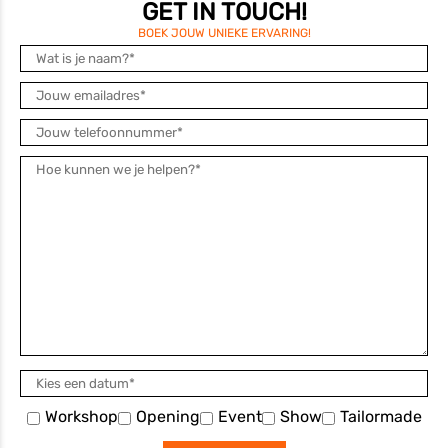
GET IN TOUCH!
BOEK JOUW UNIEKE ERVARING!
Workshop
Opening
Event
Show
Tailormade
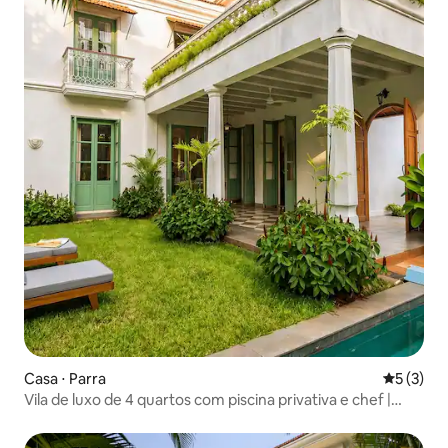
Casa ⋅ Parra
5 de uma 
5 (3)
Vila de luxo de 4 quartos com piscina privativa e chef |
Próximo a Assagao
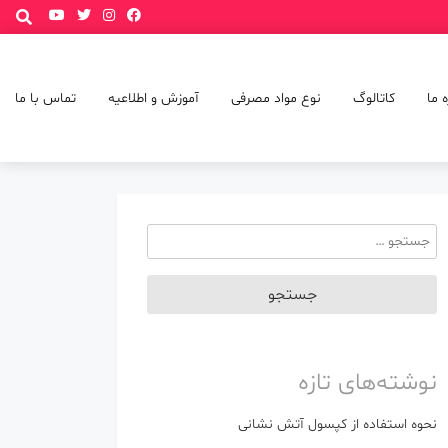
p
o
t
ه ما
کاتالوگ
نوع مواد مصرفی
آموزش و اطلاعیه
تماس با ما
جستجو
برای:
نوشته‌های تازه
نحوه استفاده از کپسول آتش نشانی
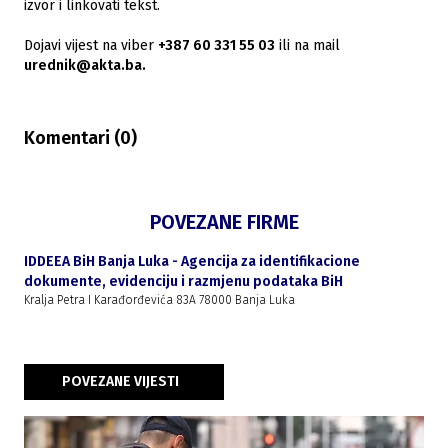
izvor i linkovati tekst.
Dojavi vijest na viber
+387 60 331 55 03
ili na mail
urednik@akta.ba.
Komentari (
0
)
POVEZANE FIRME
IDDEEA BiH Banja Luka - Agencija za identifikacione
dokumente, evidenciju i razmjenu podataka BiH
Kralja Petra I Karađorđevića 83A 78000 Banja Luka
POVEZANE VIJESTI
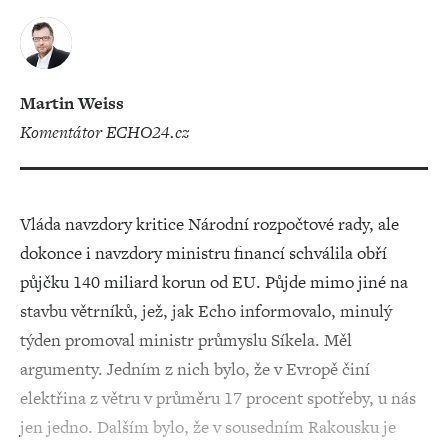
Martin Weiss
komentátor ECHO24.cz
Vláda navzdory kritice Národní rozpočtové rady, ale
dokonce i navzdory ministru financí schválila obří
půjčku 140 miliard korun od EU. Půjde mimo jiné na
stavbu větrníků, jež, jak Echo informovalo, minulý
týden promoval ministr průmyslu Síkela. Měl
argumenty. Jedním z nich bylo, že v Evropě činí
elektřina z větru v průměru 17 procent spotřeby, u nás
jen jedno. Dalším bylo, že v sousedním Rakousku je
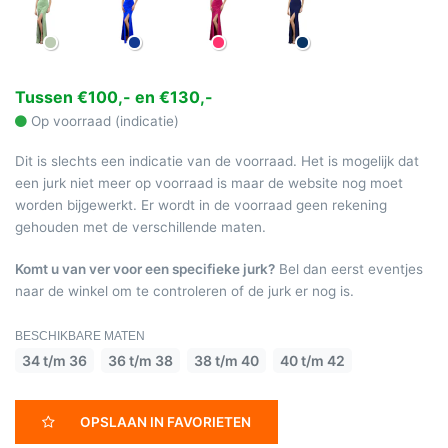
Tussen €100,- en €130,-
Op voorraad (indicatie)
Dit is slechts een indicatie van de voorraad. Het is mogelijk dat
een jurk niet meer op voorraad is maar de website nog moet
worden bijgewerkt. Er wordt in de voorraad geen rekening
gehouden met de verschillende maten.
Komt u van ver voor een specifieke jurk?
Bel dan eerst eventjes
naar de winkel om te controleren of de jurk er nog is.
BESCHIKBARE MATEN
34 t/m 36
36 t/m 38
38 t/m 40
40 t/m 42
OPSLAAN IN FAVORIETEN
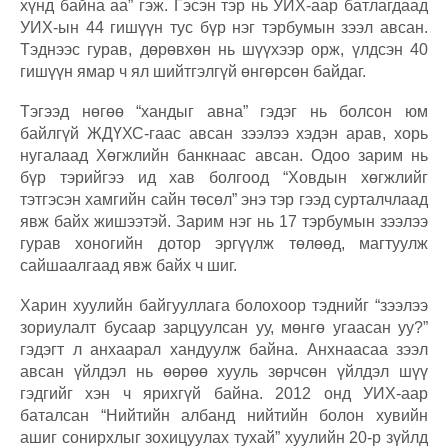
хүнд байна аа” гэж. Гэсэн тэр нь УИХ-аар батлагдаад
УИХ-ын 44 гишүүн тус бүр нэг тэрбумын зээл авсан.
Тэднээс гурав, дөрөвхөн нь шүүхээр орж, үлдсэн 40
гишүүн ямар ч ял шийтгэлгүй өнгөрсөн байдаг.
Тэгээд нөгөө “хандыг авна” гэдэг нь болсон юм
байлгүй ЖДҮХС-гаас авсан зээлээ хэдэн арав, хорь
нугалаад Хөгжлийн банкнаас авсан. Одоо зарим нь
бүр тэрийгээ ид хав болгоод “Ховдын хөгжлийг
тэтгэсэн хамгийн сайн төсөл” энэ тэр гээд сурталчлаад
явж байх жишээтэй. Зарим нэг нь 17 тэрбумын зээлээ
гурав хоногийн дотор эргүүлж төлөөд, магтуулж
сайшаалгаад явж байх ч шиг.
Харин хуулийн байгууллага болохоор тэднийг “зээлээ
зориулалт бусаар зарцуулсан уу, мөнгө угаасан уу?”
гэдэгт л анхаарал хандуулж байна. Анхнаасаа зээл
авсан үйлдэл нь өөрөө хууль зөрчсөн үйлдэл шүү
гэдгийг хэн ч ярихгүй байна. 2012 онд УИХ-аар
баталсан “Нийтийн албанд нийтийн болон хувийн
ашиг сонирхлыг зохицуулах тухай” хуулийн 20-р зүйлд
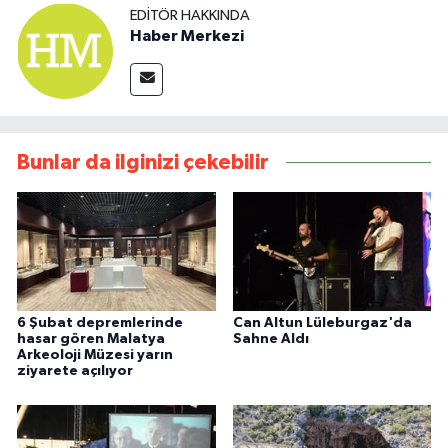
EDITÖR HAKKINDA
Haber Merkezi
Bunlar da ilginizi çekebilir
6 Şubat depremlerinde
Can Altun Lüleburgaz'da
hasar gören Malatya
Sahne Aldı
Arkeoloji Müzesi yarın
ziyarete açılıyor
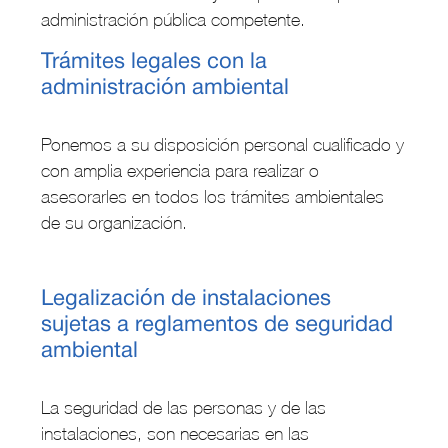
administración pública competente.
Trámites legales con la
administración ambiental
Ponemos a su disposición personal cualificado y
con amplia experiencia para realizar o
asesorarles en todos los trámites ambientales
de su organización.
Legalización de instalaciones
sujetas a reglamentos de seguridad
ambiental
La seguridad de las personas y de las
instalaciones, son necesarias en las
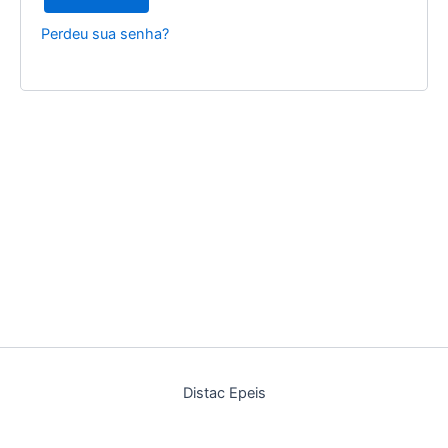
Perdeu sua senha?
Distac Epeis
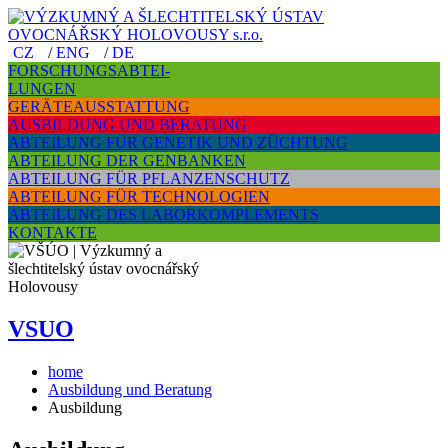
CZ
/
ENG
/
DE
FORSCHUNGSABTEI-
LUNGEN
GERÄTEAUSSTATTUNG
AUSBILDUNG UND BERATUNG
ABTEILUNG FÜR GENETIK UND ZÜCHTUNG
ABTEILUNG DER GENBANKEN
ABTEILUNG FÜR PFLANZENSCHUTZ
ABTEILUNG FÜR TECHNOLOGIEN
ABTEILUNG DES LABORKOMPLEMENTS
KONTAKTE
VSUO
home
Ausbildung und Beratung
Ausbildung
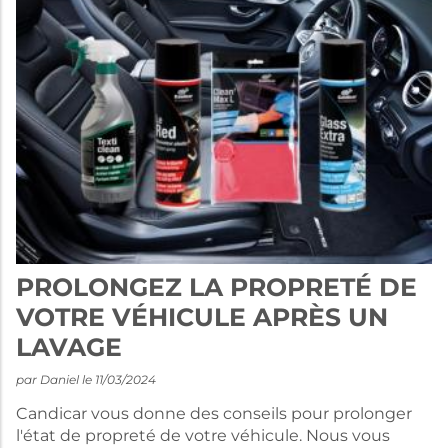
PROLONGEZ LA PROPRETÉ DE
VOTRE VÉHICULE APRÈS UN
LAVAGE
par Daniel le 11/03/2024
Candicar vous donne des conseils pour prolonger
l'état de propreté de votre véhicule. Nous vous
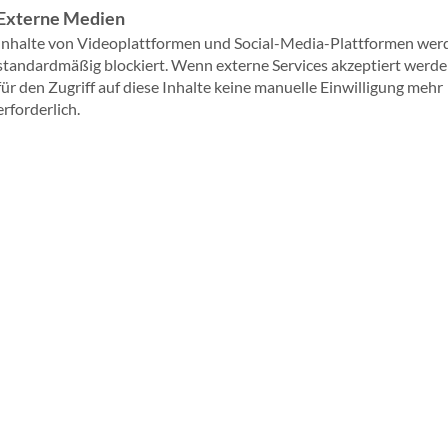
Bistum Trier
Externe Medien
Inhalte von Videoplattformen und Social-Media-Plattformen wer
Einführung von Microsoft 365 für sichere,
standardmäßig blockiert. Wenn externe Services akzeptiert werden
effiziente und einheitliche
für den Zugriff auf diese Inhalte keine manuelle Einwilligung mehr
Zusammenarbeit.
erforderlich.
Mehr erfahren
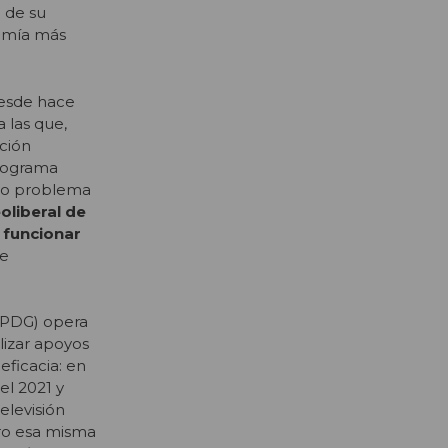
a de su
nomía más
desde hace
 las que,
ación
programa
mo problema
oliberal de
 funcionar
de
 (PDG) opera
lizar apoyos
eficacia: en
el 2021 y
elevisión
ero esa misma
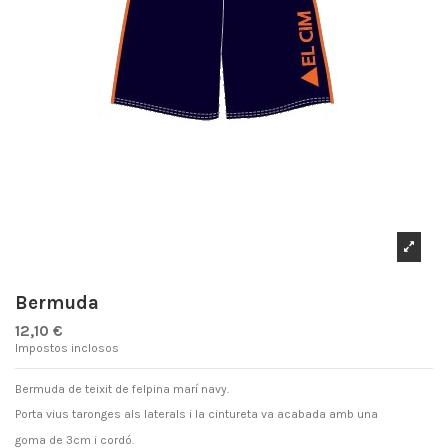
Bermuda
12,10 €
Impostos inclosos
Bermuda de teixit de felpina marí navy.
Porta vius taronges als laterals i la cintureta va acabada amb una
goma de 3cm i cordó.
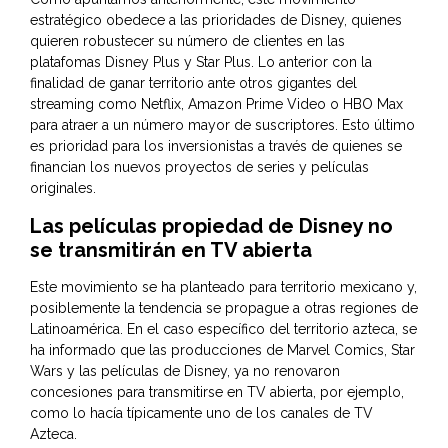
estratégico obedece a las prioridades de Disney, quienes
quieren robustecer su número de clientes en las
platafomas Disney Plus y Star Plus. Lo anterior con la
finalidad de ganar territorio ante otros gigantes del
streaming como Netflix, Amazon Prime Video o HBO Max
para atraer a un número mayor de suscriptores. Esto último
es prioridad para los inversionistas a través de quienes se
financian los nuevos proyectos de series y películas
originales.
Las películas propiedad de Disney no
se transmitirán en TV abierta
Este movimiento se ha planteado para territorio mexicano y,
posiblemente la tendencia se propague a otras regiones de
Latinoamérica. En el caso específico del territorio azteca, se
ha informado que las producciones de Marvel Comics, Star
Wars y las películas de Disney, ya no renovaron
concesiones para transmitirse en TV abierta, por ejemplo,
como lo hacía típicamente uno de los canales de TV
Azteca.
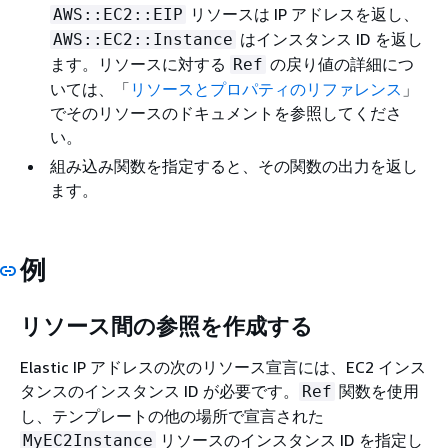
リソースは IP アドレスを返し、
AWS::EC2::EIP
はインスタンス ID を返し
AWS::EC2::Instance
ます。リソースに対する
の戻り値の詳細につ
Ref
いては、「
リソースとプロパティのリファレンス
」
でそのリソースのドキュメントを参照してくださ
い。
組み込み関数を指定すると、その関数の出力を返し
ます。
例
リソース間の参照を作成する
Elastic IP アドレスの次のリソース宣言には、EC2 インス
タンスのインスタンス ID が必要です。
関数を使用
Ref
し、テンプレートの他の場所で宣言された
リソースのインスタンス ID を指定し
MyEC2Instance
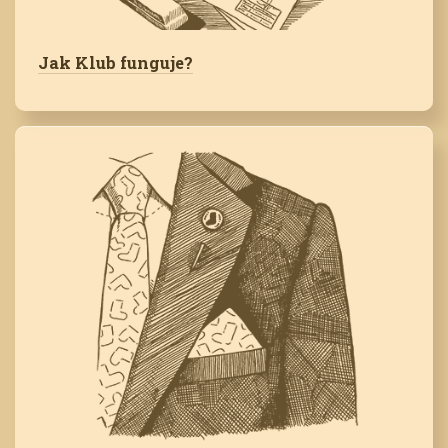
Jak Klub funguje?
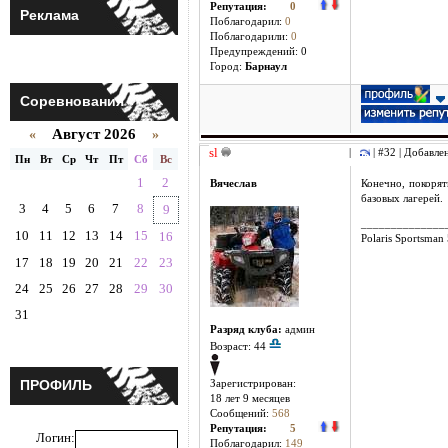
Репутация:
0
Реклама
Поблагодарил:
0
Поблагодарили:
0
Предупреждений: 0
Город:
Барнаул
Соревнования
Август 2026
«
»
sl
|
| #32 | Добавле
Пн
Вт
Ср
Чт
Пт
Сб
Вс
1
2
Вячеслав
Конечно, покорят
базовых лагерей.
3
4
5
6
7
8
9
______________
10
11
12
13
14
15
16
Polaris Sportsman
17
18
19
20
21
22
23
24
25
26
27
28
29
30
31
Разряд клуба:
админ
Возраст: 44
ПРОФИЛЬ
Зарегистрирован:
18 лет 9 месяцев
Сообщений:
568
Репутация:
5
Логин:
Поблагодарил:
149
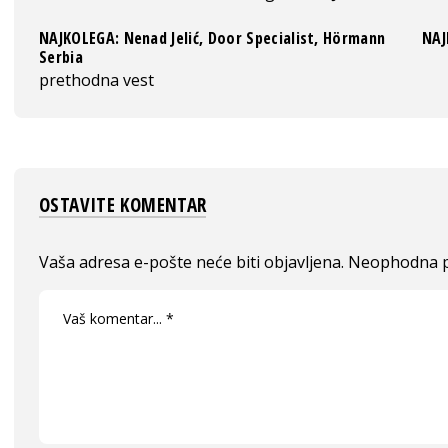
NAJKOLEGA: Nenad Jelić, Door Specialist, Hörmann
NAJ
Serbia
prethodna vest
OSTAVITE KOMENTAR
Vaša adresa e-pošte neće biti objavljena.
Neophodna p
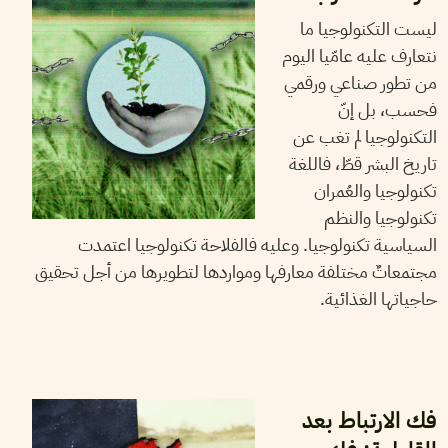
ليست التكنولوجيا ما
نتعارف عليه عامّيا اليوم
من تطور صناعي ورقمي
فحسب، بل إنّ
التكنولوجيا لم تغب عن
تاريخ البشر قطّ، فاللغة
تكنولوجيا والعُمران
تكنولوجيا والنظم
السياسية تكنولوجيا. وعليه فالفلاحة تكنولوجيا اعتمدت
مجتمعاتٌ مختلفة معارفها ومواردها لتطويرها من أجل تحقيق
حاجياتها الغذائية.
16
نوفمبر
2023
هيثم قاسمي
فك الارتباط بعد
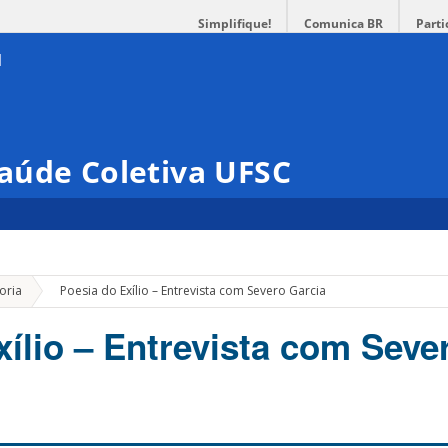
Simplifique!
Comunica BR
Parti
aúde Coletiva UFSC
»
oria
Poesia do Exílio – Entrevista com Severo Garcia
xílio – Entrevista com Seve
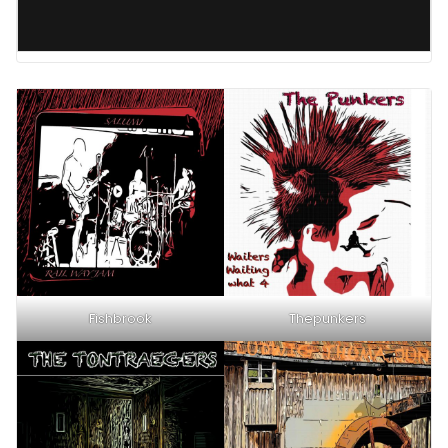
Fishbrook
Thepunkers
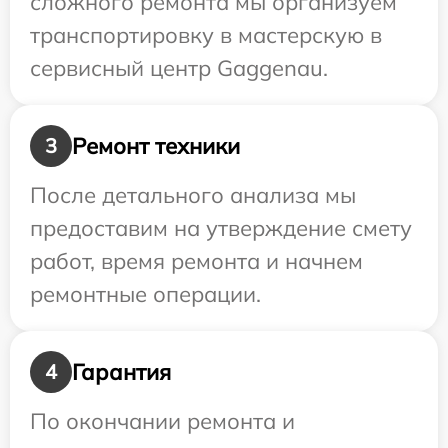
сложного ремонта мы организуем
транспортировку в мастерскую в
сервисный центр Gaggenau.
Ремонт техники
3
После детального анализа мы
предоставим на утверждение смету
работ, время ремонта и начнем
ремонтные операции.
Гарантия
4
По окончании ремонта и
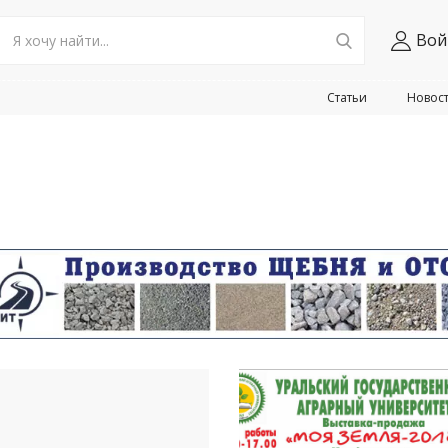
Вой
Статьи
Новос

## DESCRIPTION OF THE TASK
Only the lines from the one holding "сервисный центр Gaggenau." to the last line of the entries above should be printed, exactly as they appear and with no pictures.

## EXERCISE ANSWER
сервисный центр Gaggenau.
Ремонт техники
3
После детального анализа мы
предоставим на утверждение смету
работ, время ремонта и начнем
ремонтные операции.
Гарантия
4
По окончании ремонта и
Вой
Статьи
Новос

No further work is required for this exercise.